Friday Round-Up

Each week I round-up all the (mostly book-related) articles/blog posts/book reviews/websites/videos that entertained me during the week. Enjoy!


When (Dead) Writers Tweet: The Art of Concise Imitation

Lev Grossman defends the codex (a.k.a. the book) in the New York Times:
“The codex won out over the scroll because it did what good technologies are supposed to do: It gave readers a power they never had before, power over the flow of their own reading experience. And until I hear God personally say to me, “Boot up and read,” I won’t be giving it up.”

Letters of Note features this classic internal Walt Disney company communication: “Seven Little Men Help a Girl” (left).

Sophie Blackall‘s illustrated Missed Connections discussed on NPR.


Publishing Perspectives is a newsletter I’ve been receiving about international publishing. Two articles that caught my eye this week were “What Do You Look for in a Translation? Edification or Entertainment?” (as I don’t like to read a lot of translations, I would say more entertainment) and “Are Games a Gateway into Classic Lit for Reluctant Readers?” (I say tricky, despite having been an early advocate of graphic novels as the “gateway drug” into full-length novels. Sometimes gaming only leads to more gaming.).

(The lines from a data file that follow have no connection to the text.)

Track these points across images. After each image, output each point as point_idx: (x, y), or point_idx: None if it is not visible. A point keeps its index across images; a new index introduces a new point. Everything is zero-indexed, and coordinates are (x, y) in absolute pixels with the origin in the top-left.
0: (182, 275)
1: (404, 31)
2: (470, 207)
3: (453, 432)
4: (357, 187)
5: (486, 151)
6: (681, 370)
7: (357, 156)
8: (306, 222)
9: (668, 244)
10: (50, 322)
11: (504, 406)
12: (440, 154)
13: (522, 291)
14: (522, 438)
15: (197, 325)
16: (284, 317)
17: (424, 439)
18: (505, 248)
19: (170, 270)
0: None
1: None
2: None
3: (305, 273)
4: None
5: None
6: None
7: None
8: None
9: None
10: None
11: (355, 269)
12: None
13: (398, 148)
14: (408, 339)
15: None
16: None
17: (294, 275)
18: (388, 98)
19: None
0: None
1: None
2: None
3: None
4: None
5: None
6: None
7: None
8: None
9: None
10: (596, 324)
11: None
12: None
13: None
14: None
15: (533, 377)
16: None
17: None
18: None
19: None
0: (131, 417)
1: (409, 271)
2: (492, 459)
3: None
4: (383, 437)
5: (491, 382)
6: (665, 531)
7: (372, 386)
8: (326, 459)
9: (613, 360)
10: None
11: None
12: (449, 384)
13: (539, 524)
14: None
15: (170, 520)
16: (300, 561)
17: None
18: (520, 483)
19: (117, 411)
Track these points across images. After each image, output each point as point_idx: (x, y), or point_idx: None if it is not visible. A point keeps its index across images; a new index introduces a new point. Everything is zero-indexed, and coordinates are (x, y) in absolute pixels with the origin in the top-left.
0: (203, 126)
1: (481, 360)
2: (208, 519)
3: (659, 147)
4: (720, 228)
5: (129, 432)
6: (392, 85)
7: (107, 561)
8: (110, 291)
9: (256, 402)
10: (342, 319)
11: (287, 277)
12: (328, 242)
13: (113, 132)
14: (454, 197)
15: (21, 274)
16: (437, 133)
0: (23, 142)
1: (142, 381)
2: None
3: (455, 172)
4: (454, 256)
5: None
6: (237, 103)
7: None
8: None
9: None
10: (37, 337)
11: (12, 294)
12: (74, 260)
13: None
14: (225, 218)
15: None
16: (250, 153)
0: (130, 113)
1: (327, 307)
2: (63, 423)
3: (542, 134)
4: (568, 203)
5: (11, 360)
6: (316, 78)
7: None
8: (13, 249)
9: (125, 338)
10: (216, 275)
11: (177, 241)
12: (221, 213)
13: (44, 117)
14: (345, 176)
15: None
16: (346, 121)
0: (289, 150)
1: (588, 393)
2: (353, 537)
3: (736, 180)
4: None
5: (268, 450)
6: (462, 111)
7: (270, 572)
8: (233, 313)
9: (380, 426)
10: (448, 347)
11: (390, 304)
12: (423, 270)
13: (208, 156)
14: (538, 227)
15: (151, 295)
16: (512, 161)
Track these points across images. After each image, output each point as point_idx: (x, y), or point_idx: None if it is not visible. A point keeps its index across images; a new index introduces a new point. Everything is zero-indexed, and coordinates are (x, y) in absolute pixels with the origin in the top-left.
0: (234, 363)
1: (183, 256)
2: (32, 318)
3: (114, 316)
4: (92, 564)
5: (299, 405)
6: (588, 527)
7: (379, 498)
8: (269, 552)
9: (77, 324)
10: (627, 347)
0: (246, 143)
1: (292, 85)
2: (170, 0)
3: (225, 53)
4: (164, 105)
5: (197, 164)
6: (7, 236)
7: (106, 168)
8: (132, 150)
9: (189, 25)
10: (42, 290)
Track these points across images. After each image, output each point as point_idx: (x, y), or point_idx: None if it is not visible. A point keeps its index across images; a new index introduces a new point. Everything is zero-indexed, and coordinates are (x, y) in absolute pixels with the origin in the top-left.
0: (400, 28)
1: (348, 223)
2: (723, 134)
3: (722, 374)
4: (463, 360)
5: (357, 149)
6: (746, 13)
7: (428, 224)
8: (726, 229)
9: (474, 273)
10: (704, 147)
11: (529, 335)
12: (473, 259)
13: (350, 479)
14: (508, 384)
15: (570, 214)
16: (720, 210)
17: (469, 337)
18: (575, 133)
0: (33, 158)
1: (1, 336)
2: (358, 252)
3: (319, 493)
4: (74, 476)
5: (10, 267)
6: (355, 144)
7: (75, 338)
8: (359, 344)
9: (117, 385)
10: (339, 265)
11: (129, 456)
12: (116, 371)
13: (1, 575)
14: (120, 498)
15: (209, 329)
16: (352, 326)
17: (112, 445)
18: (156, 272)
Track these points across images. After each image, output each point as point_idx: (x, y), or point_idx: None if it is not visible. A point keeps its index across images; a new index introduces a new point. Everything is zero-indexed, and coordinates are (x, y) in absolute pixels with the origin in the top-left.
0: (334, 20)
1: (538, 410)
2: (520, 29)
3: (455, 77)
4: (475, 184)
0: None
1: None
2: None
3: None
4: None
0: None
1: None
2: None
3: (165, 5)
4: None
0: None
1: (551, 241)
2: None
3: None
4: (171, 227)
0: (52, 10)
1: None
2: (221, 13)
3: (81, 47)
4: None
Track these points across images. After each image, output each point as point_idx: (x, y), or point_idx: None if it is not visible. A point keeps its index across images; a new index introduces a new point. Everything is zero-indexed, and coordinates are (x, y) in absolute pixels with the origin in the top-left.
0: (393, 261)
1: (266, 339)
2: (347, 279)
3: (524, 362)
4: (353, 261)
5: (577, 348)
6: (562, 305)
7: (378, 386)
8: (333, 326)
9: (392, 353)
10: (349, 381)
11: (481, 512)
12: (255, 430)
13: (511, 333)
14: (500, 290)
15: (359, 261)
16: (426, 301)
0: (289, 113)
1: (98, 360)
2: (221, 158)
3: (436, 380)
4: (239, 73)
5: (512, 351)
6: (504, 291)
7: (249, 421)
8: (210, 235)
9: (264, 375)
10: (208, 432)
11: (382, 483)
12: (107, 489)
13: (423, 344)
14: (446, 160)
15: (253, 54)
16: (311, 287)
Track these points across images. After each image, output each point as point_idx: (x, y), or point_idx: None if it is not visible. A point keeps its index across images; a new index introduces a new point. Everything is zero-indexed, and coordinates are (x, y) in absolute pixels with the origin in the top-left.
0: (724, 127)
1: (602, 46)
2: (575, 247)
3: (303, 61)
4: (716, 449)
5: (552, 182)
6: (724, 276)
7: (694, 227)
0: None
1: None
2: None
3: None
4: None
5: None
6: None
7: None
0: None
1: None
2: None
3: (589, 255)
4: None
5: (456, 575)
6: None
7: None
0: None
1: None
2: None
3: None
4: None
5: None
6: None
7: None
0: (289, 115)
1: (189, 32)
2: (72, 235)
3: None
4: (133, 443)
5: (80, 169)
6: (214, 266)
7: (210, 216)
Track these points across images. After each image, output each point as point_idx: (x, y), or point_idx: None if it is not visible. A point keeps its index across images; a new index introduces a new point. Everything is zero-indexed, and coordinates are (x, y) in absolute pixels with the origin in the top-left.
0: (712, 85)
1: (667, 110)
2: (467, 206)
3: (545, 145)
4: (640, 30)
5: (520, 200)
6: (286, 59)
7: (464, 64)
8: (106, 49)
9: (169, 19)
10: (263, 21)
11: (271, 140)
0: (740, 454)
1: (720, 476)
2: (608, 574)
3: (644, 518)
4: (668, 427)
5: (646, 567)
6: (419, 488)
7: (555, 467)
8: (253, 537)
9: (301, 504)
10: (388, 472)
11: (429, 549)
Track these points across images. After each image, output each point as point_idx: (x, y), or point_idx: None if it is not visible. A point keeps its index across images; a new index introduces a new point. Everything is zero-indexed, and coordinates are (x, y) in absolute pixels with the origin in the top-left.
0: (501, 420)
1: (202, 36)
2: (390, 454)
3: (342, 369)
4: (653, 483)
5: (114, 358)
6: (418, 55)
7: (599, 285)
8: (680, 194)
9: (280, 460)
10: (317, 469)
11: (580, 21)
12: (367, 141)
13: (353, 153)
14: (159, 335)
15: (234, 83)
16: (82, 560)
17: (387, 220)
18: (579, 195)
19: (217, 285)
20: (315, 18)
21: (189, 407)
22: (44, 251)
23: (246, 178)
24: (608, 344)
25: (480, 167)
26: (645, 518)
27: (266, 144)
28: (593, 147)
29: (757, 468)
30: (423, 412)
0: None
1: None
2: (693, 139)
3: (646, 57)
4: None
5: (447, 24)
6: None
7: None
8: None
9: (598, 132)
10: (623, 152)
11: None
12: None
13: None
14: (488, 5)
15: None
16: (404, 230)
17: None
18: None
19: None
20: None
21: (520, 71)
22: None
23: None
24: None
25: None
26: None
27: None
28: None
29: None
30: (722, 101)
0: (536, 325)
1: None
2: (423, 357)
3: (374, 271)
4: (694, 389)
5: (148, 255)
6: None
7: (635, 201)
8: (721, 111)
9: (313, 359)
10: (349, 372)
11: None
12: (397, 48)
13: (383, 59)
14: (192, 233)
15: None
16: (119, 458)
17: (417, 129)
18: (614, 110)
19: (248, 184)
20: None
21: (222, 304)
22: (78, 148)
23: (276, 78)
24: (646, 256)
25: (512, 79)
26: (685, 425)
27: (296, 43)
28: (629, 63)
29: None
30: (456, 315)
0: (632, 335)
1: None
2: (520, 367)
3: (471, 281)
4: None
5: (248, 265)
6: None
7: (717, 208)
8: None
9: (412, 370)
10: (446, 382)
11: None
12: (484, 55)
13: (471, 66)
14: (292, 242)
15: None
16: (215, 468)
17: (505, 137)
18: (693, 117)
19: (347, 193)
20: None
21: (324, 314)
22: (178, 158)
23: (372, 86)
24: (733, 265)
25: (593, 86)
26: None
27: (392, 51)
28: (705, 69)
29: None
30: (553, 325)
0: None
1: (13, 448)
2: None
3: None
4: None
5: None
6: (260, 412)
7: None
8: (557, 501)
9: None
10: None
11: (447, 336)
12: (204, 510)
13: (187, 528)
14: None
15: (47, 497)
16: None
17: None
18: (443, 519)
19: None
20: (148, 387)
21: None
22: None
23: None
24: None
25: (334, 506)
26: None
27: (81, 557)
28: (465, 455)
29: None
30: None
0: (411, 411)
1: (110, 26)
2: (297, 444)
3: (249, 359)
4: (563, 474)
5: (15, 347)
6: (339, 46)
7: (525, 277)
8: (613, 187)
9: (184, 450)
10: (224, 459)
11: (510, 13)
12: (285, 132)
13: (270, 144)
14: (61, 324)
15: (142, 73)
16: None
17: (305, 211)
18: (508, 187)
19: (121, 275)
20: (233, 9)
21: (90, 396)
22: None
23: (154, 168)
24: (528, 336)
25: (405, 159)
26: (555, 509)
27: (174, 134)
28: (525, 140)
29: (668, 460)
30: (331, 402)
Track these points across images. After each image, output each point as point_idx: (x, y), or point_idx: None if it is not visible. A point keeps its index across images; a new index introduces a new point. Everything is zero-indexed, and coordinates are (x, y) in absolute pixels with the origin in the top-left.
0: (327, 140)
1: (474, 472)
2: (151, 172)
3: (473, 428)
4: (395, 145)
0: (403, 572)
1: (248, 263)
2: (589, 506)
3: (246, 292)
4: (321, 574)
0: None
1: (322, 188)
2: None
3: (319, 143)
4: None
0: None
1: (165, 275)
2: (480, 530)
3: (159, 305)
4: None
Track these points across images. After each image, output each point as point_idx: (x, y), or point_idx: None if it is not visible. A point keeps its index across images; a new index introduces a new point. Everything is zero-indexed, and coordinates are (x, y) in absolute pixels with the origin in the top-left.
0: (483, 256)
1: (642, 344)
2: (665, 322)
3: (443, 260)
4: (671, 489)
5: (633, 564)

Proud to feature the blog of a former grad school classmate: Adventures of a Blonde Librarian.

Children’s Books

I only got 19 correct, much to my chagrin. Can You Name the Characters from Works of Children’s Literature?

Brian Selznick’s new children’s novel, Wonderstruck, came out on September 13th. Speakeasy offers an exclusive preview for those who haven’t already purchased it or checked it out of the library.

Michael Chabon talks about his new super hero children’s book over at Wall Street Journal’s Speakeasy.

Today’s Inspiration features children’s book illustrations. I get one to my inbox daily.

Maurice Sendak interview about his new children’s book, Bumble-Ardy.


Independent bookseller recommendations compiled here.


What Your Font is Secretly Telling the World About You by Simon Garfield, the author of Just My Type

A delightful and meaningful short film about the life of the late Doyald Young, legendary typographer.


NBC’s Brian Williams addresses “digital geek speak” and what this actually means (i.e. “Netflix for books” = libraries)…

And the strangest, least-informative Kickstarter video EVER award goes to author Neil Gaiman and singer Amanda Palmer as they raise funds for their West Coast tour/CD compilation project: An Evening With Neil Gaiman and Amanda Palmer.

One thought on “Friday Round-Up

  1. Nice roundup! I didn't do too well with those children's lit characters, either. Many I'd never read, some I'd forgotten the characters' names but knew the book title. (What was he name of the girl from te island of the blue dolphins, for one example). I missed 24 of them. Yikes!